Q7: Hellpoint is full of novel and interesting mechanics. One of the most interesting is how the orientation of the ship around a black hole basically defines “hours,” and specific events or places can only be accessed at a specific time. How did this concept evolve during the development of the game?
A7: Something that we always like to do when we make game is try to make it feel like the game world is ever evolving whether you’re in it or not. It’s not like the show Truman where the world revolves around you, rather the opposite. It makes the world feel more concrete, alive and unpredictable. But for Hellpoint, the black hole orbit system was a huge challenge! We had to plan many different game states and mods for environments that were already immense, we had to design a dynamic skybox that spins and twists realistically, we had to make correct maths for the spin of the Irid Novo station so that the black hole always looks glorious in the sky, we had to create many different sets of stat balancing and loot drop tables for every bosses and enemies… a bit insane but it paid off by making the game feel so unique and alive.

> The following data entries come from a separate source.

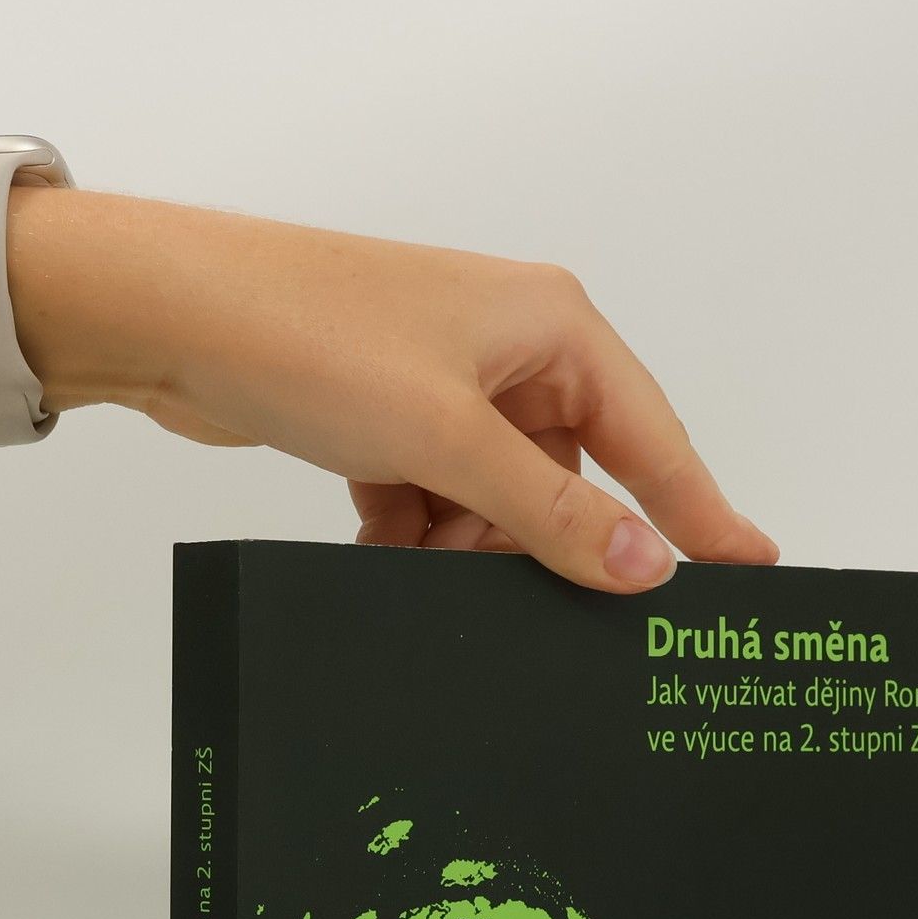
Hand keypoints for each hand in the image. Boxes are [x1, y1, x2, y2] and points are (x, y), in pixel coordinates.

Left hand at [54, 195, 779, 593]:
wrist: (166, 317)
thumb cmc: (308, 338)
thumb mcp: (449, 438)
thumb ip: (553, 513)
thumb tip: (646, 568)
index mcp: (551, 326)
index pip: (655, 437)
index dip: (701, 511)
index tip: (751, 570)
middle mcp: (509, 349)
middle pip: (570, 480)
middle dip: (536, 543)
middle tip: (522, 602)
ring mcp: (445, 384)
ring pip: (497, 499)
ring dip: (464, 543)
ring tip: (418, 554)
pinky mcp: (388, 419)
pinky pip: (435, 498)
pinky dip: (415, 532)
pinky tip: (382, 545)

Q8: Surely Hellpoint can be defined as a challenging game, especially some sections (personally still having nightmares about the zero-gravity sections outside the ship). How did you balance the difficulty? Were there some areas that were majorly revised due to being too difficult?

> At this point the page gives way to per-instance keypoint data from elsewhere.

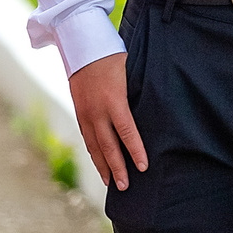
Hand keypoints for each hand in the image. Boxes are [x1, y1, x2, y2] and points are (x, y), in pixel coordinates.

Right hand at [67, 51, 147, 191]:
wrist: (81, 46)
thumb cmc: (112, 57)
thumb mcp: (131, 72)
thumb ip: (139, 94)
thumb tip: (154, 111)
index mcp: (114, 101)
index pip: (127, 133)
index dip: (136, 151)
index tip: (143, 167)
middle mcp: (97, 112)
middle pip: (108, 146)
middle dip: (118, 168)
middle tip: (126, 187)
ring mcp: (85, 113)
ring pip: (94, 146)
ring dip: (103, 166)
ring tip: (111, 183)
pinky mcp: (78, 112)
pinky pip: (86, 138)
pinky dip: (93, 153)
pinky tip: (99, 163)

A8: To be honest for us it was rather the opposite that happened. Prior to Dark Souls the whole industry was in a “casual gaming” and “accessibility first” trend so we were very thankful to From Software for making hardcore games popular again. We cranked up the difficulty to make a very skill-based game but we also wanted players to be able to personalize their experience, allowing them to skip to late game environments if they find the right secrets, or letting them craft items that would allow them to lower the stats of the enemies. The character stats and upgrades are basically not capped at all. But the enemies are still savage and can be buffed if the black hole is in the sky. The game can be played in coop uninterrupted from beginning to the end, etc.
Q9: Recently, for the first anniversary, the DLC Blue Sun was announced for Hellpoint. Could you tell us something more of what deadly and lurking things a player should expect in the new DLC?
A9: I think we really outdid ourselves with this DLC! I can’t really say much but I really hope players will see how much we evolved as a team since last year. One thing I wanted to do is making sure the added content doesn’t feel tacked on and expendable, I wanted to make content that makes the whole game more exciting and motivates another playthrough, and make sure that we make it interconnected with the base game so it doesn’t feel tacked on.
Q10: Now that the DLC is coming out, I imagine this will be your main focus for some time, but I am curious, do you already have plans for a future game or a sequel of Hellpoint? Could you tell us something just to satisfy our curiosity?
A10: We’re on fire. We got tons of projects and ideas, we’re expanding, we can finally not worry about money so much and focus on crafting our art and working with our fan base. We got new IP’s in the work as well that is sure to make folks fall off their chair. I don’t think anybody can possibly expect what’s next for us. We want to concretize as many ideas as possible while we’re not too old. It’ll take time but it’ll be worth it.
I would like to thank Cradle Games for the nice opportunity, especially Mathieu for the very interesting answers. I look forward to diving again into the oppressive universe of Hellpoint with the new DLC Blue Sun, mentally preparing to slash new grotesque monsters using the eyeball of a cosmic god. While waiting for the new DLC, if you still didn’t try Hellpoint, it is available on STEAM and all the major consoles.